PROMPT
The records below are to be copied exactly, with their pictures left out.

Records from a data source
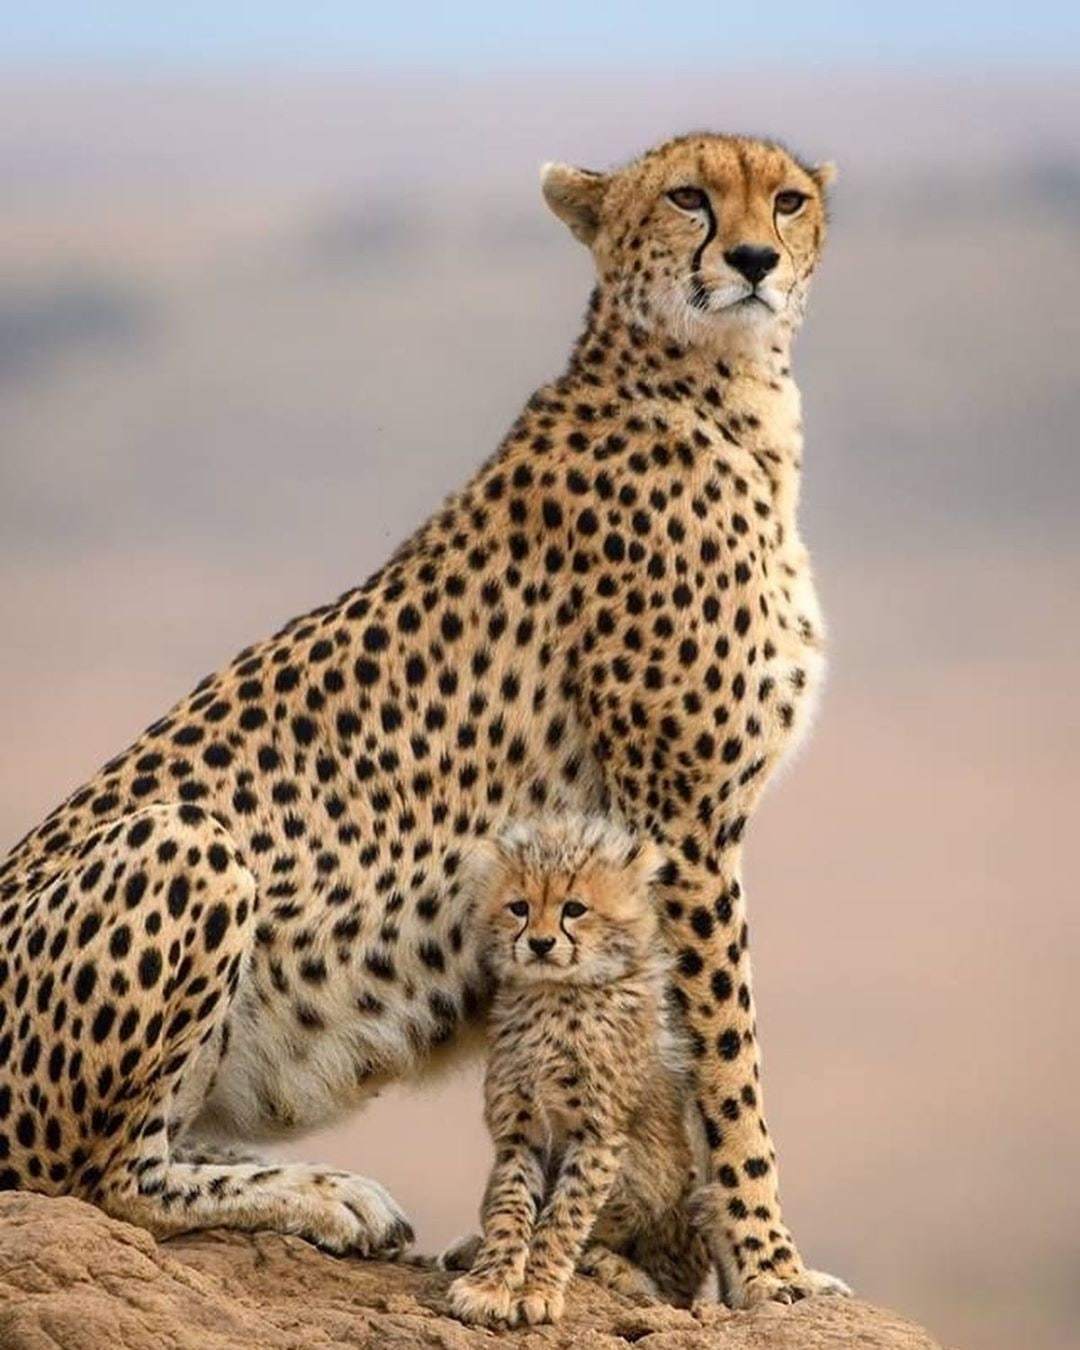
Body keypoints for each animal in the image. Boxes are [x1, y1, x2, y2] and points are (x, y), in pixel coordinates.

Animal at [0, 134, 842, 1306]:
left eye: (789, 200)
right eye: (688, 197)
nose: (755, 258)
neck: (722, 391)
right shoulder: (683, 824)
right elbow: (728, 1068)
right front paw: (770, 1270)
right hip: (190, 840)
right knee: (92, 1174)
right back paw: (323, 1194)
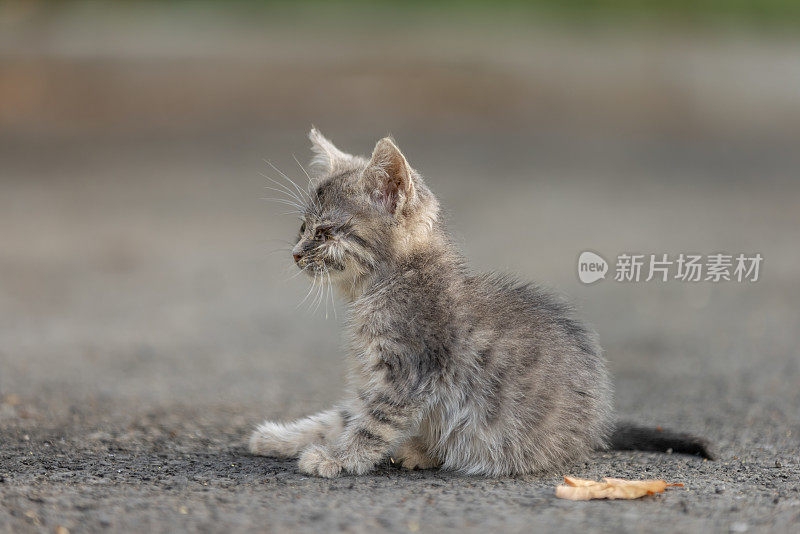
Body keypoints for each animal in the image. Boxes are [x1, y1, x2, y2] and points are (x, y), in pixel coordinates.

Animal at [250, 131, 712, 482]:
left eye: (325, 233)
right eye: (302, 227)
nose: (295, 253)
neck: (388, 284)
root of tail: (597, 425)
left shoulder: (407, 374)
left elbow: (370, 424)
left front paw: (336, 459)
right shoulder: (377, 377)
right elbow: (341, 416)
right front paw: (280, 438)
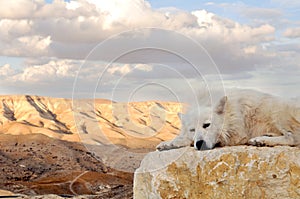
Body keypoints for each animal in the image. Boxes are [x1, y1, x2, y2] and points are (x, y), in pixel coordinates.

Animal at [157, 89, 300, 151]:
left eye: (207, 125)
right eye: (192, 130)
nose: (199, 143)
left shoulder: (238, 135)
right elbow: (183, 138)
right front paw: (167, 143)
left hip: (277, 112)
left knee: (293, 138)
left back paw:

FINISHED EXERCISE
Body keypoints for each animal in the image. Boxes are [x1, y1, x2, y2] and points are (x, y), in pixel coordinates.

Animal at [0, 134, 842, 1306]:
left eye: (789, 200)
right eye: (688, 197)
nose: (755, 258)
neck: (722, 391)
right shoulder: (683, 824)
right elbow: (728, 1068)
right front paw: (770, 1270)
right hip: (190, 840)
right knee: (92, 1174)
right back paw: (323, 1194)
Body keypoints for each animal in the image. Boxes are [x1, y1, x2, y2] and points are (x, y), in pixel coordinates.

Animal at [250, 131, 712, 482]:
left eye: (325, 233)
right eye: (302, 227)
nose: (295, 253)
neck: (388, 284)
root of tail: (597, 425)
left shoulder: (407, 374)
left elbow: (370, 424)
left front paw: (336, 459)
right shoulder: (377, 377)
right elbow: (341, 416)
right front paw: (280, 438)
Body keypoints for each animal in the image. Boxes are [x1, y1, x2, y2] and points are (x, y), in pixel coordinates.

Animal at [157, 89, 300, 151]:
left eye: (207, 125)
right eye: (192, 130)
nose: (199, 143)
left shoulder: (238, 135)
right elbow: (183, 138)
right front paw: (167, 143)
left hip: (277, 112)
left knee: (293, 138)
left back paw:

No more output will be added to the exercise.